数十年という間、人と犬の暮らしに関して考えながら過ごしていると、いろんな疑問にぶつかったり頭をかしげたくなるようなこともあります。
日々のこととして今日はまとまっていない思いを述べさせていただきます。
日本人の犬との暮らしというのはここ数十年で大きく変わっていきました。
それは昭和の時代からこの令和にかけて生活スタイルや価値観が大きく変化してきたことに連動しています。
国内で狂犬病予防法が施行されたのは昭和40年代なのでそれほど昔でもありません。
この法律をきっかけにウロウロと自由に過ごしていた犬たちはつなぎ飼いをされるようになり、その中で室内で小さな犬を飼う愛玩犬=お座敷犬と呼ばれる存在が出てきました。
その後純血種犬という文化がヨーロッパから入ってくると、ブランド品をそろえるのと同じような気持ちで、犬を飼うなら純血種犬を飼うことがひとつのステータスになりました。
次に犬は庭付きで飼うのが当たり前だった時代から、一機にマンションでのペット飼育が促進されるようになりました。
たくさんの小型の純血種犬たちが集合住宅で飼われるようになりました。
ここまでアッという間だったのですが、今では街中で見る小型犬たちが散歩する風景が定着しています。
この短期間での犬や犬と人の暮らしの変化は、大切なことをうわべだけの情報で伝えてしまう結果にもなりました。
血種が普通の犬だと思っている人が多くプードルとかチワワといった種類があるという間違った考え方が広がっています。
犬が尾を振っていることを喜んでいるからと誤解している人が大半です。
犬の短く切断された尾を生まれたときからそうなのだと思っている人が一般的です。
犬は室内で排泄すべきだと勘違いされている方もまた多いです。
こうした多くの間違いは浅く広く伝わりすぎると大半の人がそうだという風になります。
そして日本人の国民性からしてそれが固まりやすく変えにくいという傾向があると思うのです。

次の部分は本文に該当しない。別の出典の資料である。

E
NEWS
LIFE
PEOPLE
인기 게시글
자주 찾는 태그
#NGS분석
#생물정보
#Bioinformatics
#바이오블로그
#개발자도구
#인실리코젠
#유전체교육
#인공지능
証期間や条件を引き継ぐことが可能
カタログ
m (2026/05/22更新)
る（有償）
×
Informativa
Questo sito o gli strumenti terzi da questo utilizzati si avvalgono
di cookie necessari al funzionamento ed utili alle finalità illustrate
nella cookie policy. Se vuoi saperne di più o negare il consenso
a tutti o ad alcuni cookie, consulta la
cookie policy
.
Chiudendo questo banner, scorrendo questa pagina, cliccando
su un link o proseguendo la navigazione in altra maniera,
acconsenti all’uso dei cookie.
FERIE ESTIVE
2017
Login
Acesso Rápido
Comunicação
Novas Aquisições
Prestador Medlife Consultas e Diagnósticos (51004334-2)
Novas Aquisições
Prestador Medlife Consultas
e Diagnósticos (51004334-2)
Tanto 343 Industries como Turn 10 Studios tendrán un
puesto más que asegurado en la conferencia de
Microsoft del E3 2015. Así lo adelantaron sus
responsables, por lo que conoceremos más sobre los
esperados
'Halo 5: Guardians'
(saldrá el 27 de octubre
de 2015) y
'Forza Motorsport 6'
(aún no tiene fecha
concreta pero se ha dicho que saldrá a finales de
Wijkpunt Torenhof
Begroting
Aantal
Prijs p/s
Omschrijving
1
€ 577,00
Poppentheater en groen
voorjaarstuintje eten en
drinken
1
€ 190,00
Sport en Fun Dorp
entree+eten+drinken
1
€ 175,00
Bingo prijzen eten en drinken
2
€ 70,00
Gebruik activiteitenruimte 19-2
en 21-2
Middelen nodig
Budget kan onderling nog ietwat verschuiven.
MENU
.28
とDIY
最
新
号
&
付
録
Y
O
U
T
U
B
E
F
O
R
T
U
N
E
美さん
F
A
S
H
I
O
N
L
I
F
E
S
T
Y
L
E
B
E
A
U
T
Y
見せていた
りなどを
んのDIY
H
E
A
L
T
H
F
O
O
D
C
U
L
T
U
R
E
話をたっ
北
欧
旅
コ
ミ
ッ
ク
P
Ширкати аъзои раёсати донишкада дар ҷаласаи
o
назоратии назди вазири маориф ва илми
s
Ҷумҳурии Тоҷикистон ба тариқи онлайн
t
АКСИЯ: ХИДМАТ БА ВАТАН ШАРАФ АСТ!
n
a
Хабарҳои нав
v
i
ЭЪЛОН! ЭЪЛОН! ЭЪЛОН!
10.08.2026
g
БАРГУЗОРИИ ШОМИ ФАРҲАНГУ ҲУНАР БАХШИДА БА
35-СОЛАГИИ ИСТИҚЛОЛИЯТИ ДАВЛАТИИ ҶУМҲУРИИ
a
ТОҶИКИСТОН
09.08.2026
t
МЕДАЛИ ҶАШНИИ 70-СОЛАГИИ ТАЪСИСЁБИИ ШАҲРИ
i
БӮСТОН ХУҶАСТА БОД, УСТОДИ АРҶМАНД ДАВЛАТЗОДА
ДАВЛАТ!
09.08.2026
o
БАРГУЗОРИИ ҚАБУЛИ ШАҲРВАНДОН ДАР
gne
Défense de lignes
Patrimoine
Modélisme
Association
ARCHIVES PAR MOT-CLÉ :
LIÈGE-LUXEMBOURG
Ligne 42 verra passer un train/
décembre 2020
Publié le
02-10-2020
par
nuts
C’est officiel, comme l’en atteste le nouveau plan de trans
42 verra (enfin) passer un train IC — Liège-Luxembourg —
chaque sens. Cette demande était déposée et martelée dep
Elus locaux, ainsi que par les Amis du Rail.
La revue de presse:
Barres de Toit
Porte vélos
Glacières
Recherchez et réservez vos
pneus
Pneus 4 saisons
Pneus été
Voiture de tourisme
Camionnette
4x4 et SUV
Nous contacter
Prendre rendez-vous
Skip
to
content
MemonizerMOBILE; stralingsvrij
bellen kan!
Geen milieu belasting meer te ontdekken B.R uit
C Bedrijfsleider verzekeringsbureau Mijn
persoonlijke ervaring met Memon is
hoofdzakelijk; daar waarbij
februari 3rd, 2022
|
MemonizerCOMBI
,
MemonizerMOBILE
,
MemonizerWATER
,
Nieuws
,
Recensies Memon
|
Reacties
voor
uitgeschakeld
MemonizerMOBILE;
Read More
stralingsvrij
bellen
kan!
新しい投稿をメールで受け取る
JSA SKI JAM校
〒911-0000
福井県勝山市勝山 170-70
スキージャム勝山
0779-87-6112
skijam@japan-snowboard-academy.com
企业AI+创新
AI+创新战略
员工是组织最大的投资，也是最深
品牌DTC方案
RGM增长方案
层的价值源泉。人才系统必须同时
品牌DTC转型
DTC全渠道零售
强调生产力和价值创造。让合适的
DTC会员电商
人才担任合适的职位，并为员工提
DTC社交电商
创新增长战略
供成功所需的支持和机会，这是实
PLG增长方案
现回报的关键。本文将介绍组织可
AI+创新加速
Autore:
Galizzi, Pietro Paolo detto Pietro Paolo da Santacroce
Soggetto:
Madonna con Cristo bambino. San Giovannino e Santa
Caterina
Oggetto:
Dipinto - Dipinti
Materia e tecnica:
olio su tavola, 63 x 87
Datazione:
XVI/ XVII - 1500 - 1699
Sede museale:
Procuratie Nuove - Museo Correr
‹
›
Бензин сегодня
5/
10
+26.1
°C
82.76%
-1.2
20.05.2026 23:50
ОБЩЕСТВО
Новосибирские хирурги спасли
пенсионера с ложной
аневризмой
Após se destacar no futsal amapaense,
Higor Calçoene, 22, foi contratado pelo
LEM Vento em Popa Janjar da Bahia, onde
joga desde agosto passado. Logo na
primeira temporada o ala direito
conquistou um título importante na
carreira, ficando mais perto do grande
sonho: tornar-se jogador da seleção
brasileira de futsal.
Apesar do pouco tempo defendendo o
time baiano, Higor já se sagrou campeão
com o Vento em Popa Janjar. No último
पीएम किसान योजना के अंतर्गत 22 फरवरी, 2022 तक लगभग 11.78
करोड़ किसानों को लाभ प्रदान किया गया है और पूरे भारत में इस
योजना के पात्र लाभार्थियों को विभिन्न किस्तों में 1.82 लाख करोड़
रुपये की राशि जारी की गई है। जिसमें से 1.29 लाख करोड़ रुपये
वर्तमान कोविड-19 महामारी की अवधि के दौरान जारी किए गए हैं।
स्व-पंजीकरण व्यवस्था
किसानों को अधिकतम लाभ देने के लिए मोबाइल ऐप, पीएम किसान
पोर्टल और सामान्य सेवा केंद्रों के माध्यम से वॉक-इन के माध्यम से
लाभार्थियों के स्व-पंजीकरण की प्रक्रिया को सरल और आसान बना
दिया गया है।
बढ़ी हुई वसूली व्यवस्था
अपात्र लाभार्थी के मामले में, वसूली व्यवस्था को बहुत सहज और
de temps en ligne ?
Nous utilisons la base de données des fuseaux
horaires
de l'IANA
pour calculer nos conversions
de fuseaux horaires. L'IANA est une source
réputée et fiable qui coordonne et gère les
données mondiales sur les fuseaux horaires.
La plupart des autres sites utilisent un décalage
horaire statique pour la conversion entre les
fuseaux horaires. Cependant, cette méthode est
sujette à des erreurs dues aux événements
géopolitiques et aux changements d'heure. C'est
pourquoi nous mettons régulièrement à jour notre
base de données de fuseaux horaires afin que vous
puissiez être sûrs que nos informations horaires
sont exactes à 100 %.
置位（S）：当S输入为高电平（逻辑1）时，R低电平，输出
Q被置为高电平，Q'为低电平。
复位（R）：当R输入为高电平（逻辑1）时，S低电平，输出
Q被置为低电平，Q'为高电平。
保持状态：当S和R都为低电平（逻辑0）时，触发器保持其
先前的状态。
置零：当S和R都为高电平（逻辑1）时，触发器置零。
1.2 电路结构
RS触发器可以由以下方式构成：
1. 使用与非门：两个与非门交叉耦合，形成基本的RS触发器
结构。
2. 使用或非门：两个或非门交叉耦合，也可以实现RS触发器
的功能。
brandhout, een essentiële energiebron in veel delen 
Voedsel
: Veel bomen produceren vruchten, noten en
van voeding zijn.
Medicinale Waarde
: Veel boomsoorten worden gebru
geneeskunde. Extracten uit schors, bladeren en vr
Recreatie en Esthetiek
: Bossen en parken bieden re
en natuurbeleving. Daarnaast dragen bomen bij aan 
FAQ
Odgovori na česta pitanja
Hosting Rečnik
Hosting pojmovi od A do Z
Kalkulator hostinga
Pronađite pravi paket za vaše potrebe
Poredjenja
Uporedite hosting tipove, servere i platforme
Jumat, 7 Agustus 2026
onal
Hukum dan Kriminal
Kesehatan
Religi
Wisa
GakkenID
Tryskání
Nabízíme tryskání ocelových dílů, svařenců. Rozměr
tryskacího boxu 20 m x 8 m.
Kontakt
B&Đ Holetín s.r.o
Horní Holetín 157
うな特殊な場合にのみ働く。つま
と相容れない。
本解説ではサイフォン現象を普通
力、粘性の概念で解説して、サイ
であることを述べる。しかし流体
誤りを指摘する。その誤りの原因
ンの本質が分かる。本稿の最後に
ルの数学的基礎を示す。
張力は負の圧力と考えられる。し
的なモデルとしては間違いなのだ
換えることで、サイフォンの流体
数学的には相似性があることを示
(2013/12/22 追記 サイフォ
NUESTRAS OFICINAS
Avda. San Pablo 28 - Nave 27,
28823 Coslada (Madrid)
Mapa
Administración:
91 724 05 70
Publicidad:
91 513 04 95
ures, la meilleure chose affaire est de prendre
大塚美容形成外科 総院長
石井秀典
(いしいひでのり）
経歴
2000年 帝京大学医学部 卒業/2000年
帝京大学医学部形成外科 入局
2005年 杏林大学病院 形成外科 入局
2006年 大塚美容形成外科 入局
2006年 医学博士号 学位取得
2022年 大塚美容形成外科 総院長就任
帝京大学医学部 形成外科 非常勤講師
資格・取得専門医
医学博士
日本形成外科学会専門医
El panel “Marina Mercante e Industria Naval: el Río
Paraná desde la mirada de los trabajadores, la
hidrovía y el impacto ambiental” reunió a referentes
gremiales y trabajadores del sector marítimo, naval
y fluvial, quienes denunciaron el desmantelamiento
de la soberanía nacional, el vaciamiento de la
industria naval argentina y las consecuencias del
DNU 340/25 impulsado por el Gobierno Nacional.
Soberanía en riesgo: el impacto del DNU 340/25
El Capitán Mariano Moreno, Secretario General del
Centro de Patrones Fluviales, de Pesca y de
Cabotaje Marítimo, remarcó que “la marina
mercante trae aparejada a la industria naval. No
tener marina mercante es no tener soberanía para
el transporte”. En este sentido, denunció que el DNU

昨日訪問レッスンに向かう途中の車の中で気づいたことがあります。
朝の9時になると中央線が変わる県道があるのですが、その中央線の脇を走っていました。
8時58分になると変更される線には車がほとんどいなくなりました。
ラジオから聞こえる9時の時報と同時に今まで走っていたのとは逆方向の車がその車線に流れ込んでいきます。
ここまできっちりとルールを守る国は世界でも珍しいのではないかと思いました。
このすばらしいきっちりするぎる行動は、いったんそうだと収まるとなかなか変わらないという固さにもなりそうです。
犬という動物に対する情報はこれまで表面的で非常にあいまいなものが浅く広がってきました。
プードルという犬種もチワワという犬種も幻なのです。
本来はみな「犬」という動物であるというのは真実であり、とても長い歴史を作ってきたただひとつの文化です。
純血種にはまだ文化と呼ばれるほどの歴史はなく、あまりにも小さな遺伝子プールを維持し続けるこの人の操作はそう遠くないうちに崩壊してしまうことは生物学的にとっても明らかです。
なんとかその形を犬らしくキープしたとしても、その精神はすでに壊れ始めていることに気づいている人もいるのでしょうが、そうした人はあまりにも少数すぎて排除されてしまいます。
犬と楽しく暮らしている人にこんな複雑なことを考えながら生きてほしいなどとは願いません。
ただ私の願いはひとつだけです。
あなたの身近にいる犬が犬として生きることを許してください。
犬が本来の犬として行動をするのはどのようなことなのか少しだけ考える時間をください。
犬として人と関わるということあどういうことなのかを考える機会を持って欲しいのです。
この二つは犬もきっと望んでいることだと信じています。